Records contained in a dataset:
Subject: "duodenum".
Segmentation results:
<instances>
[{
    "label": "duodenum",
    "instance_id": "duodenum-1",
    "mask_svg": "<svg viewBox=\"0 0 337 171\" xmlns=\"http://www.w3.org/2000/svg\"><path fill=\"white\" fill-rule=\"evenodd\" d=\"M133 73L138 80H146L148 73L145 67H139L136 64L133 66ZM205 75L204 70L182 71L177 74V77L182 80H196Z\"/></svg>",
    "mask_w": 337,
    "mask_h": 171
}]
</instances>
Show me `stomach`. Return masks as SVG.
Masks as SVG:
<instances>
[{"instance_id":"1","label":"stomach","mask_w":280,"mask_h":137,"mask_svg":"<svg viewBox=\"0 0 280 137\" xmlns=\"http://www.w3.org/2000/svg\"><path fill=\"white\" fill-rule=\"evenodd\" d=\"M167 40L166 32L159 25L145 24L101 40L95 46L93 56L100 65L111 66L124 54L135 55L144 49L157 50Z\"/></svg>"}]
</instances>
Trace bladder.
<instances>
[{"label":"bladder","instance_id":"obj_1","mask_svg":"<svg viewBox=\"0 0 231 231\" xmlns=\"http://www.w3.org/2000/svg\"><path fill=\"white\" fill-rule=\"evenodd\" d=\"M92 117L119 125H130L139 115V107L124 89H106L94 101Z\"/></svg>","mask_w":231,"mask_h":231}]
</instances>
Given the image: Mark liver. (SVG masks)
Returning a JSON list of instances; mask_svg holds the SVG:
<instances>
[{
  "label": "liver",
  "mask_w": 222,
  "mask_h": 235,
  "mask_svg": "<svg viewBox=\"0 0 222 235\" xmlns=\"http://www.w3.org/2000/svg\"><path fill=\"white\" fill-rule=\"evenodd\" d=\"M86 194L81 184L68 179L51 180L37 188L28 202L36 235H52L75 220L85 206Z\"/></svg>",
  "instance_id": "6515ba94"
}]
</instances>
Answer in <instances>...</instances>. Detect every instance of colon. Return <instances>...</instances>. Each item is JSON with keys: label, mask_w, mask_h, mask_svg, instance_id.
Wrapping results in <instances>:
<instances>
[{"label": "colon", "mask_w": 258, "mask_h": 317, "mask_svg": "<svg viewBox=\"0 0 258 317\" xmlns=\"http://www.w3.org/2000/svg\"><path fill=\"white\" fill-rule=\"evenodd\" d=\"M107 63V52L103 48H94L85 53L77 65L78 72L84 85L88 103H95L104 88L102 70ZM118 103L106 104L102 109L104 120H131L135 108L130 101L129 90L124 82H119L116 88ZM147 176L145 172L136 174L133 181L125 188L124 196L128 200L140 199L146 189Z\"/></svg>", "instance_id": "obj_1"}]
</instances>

AIM OF THE EXERCISE
Copy out the listing from the line containing "Answer in <instances>...</instances>." through the end of the listing, including both ends.

RESPONSE TO THE EXERCISE
Answer in <instances>...</instances>. Detect every instance of colon. Return <instances>...</instances>. Each item is JSON with keys: label, mask_w, mask_h, mask_svg, instance_id.
Wrapping results in <instances>:
<instances>
[{"label": "colon", "mask_w": 258, "mask_h": 317, "mask_svg": "<svg viewBox=\"0 0 258 317\" xmlns=\"http://www.w3.org/2000/svg\"><path fill=\"white\" fill-rule=\"evenodd\" d=\"M107 63V52L103 48H94L85 53L77 65L78 72L84 85L88 103H95L104 88L102 70ZM118 103L106 104L102 109L104 120H131L135 108L130 101L129 90L124 82H119L116 88ZM147 176L145 172L136 174L133 181L125 188L124 196L128 200L140 199L146 189Z\"/></svg>", "instance_id": "obj_1"}]
</instances>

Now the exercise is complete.